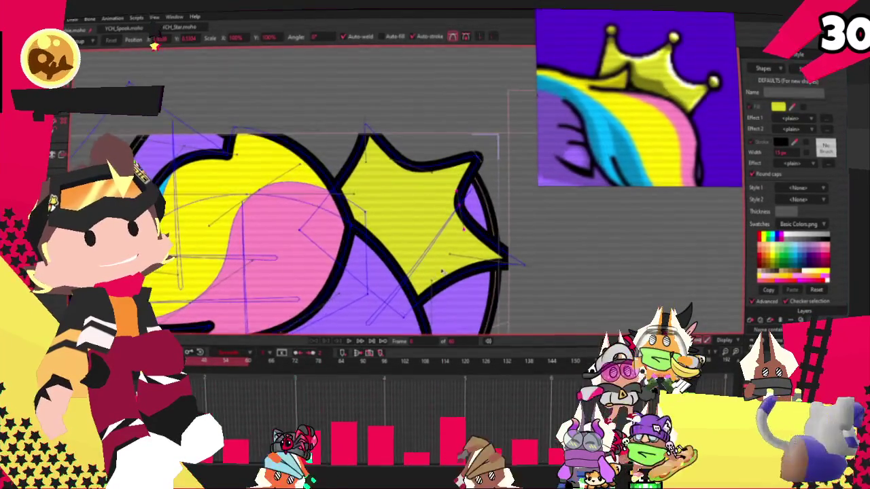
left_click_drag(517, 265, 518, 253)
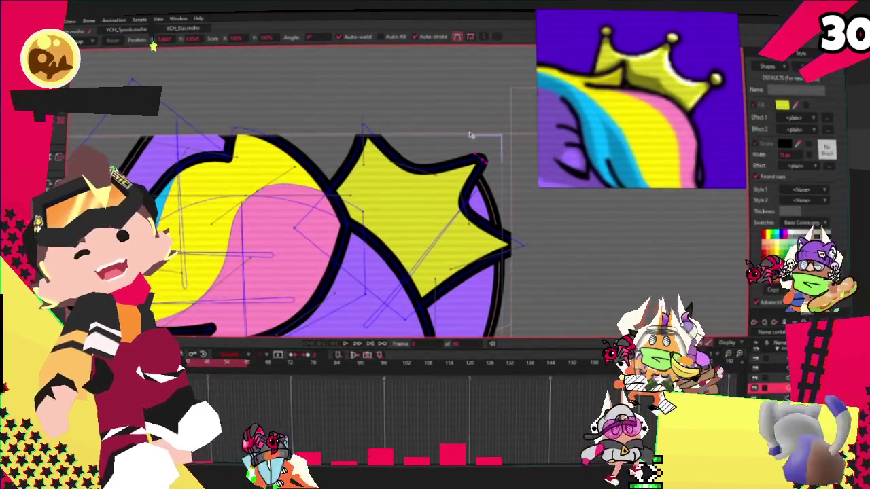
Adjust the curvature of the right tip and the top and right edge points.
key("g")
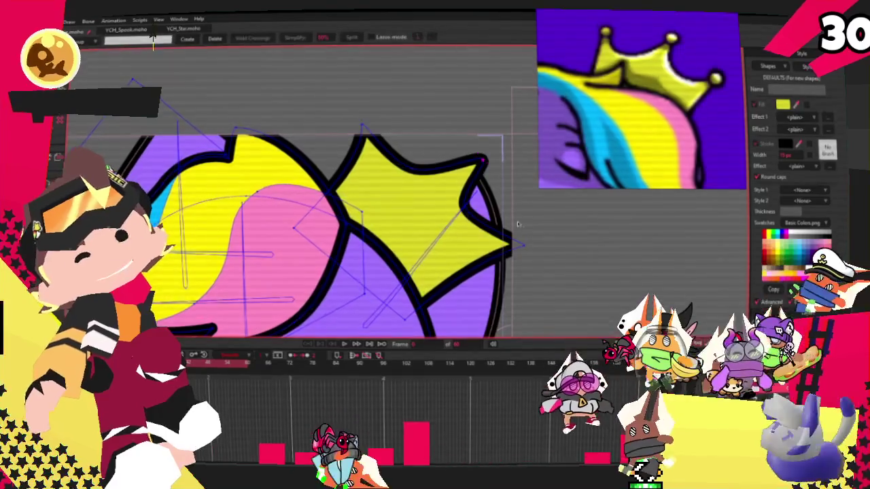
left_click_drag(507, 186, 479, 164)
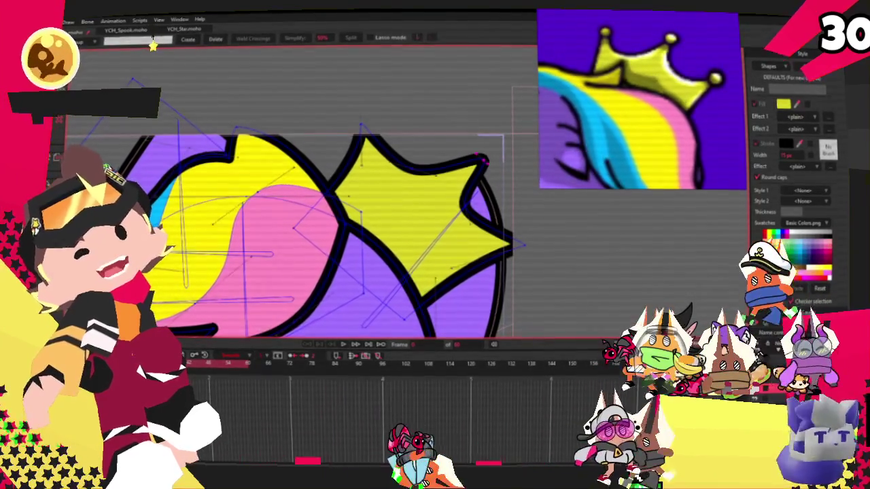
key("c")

+++++

- [Activity]:
Give back the material above exactly, without pictures.

- [Task solution]:
left_click_drag(517, 265, 518, 253)
Adjust the curvature of the right tip and the top and right edge points.
key("g")
left_click_drag(507, 186, 479, 164)
key("c")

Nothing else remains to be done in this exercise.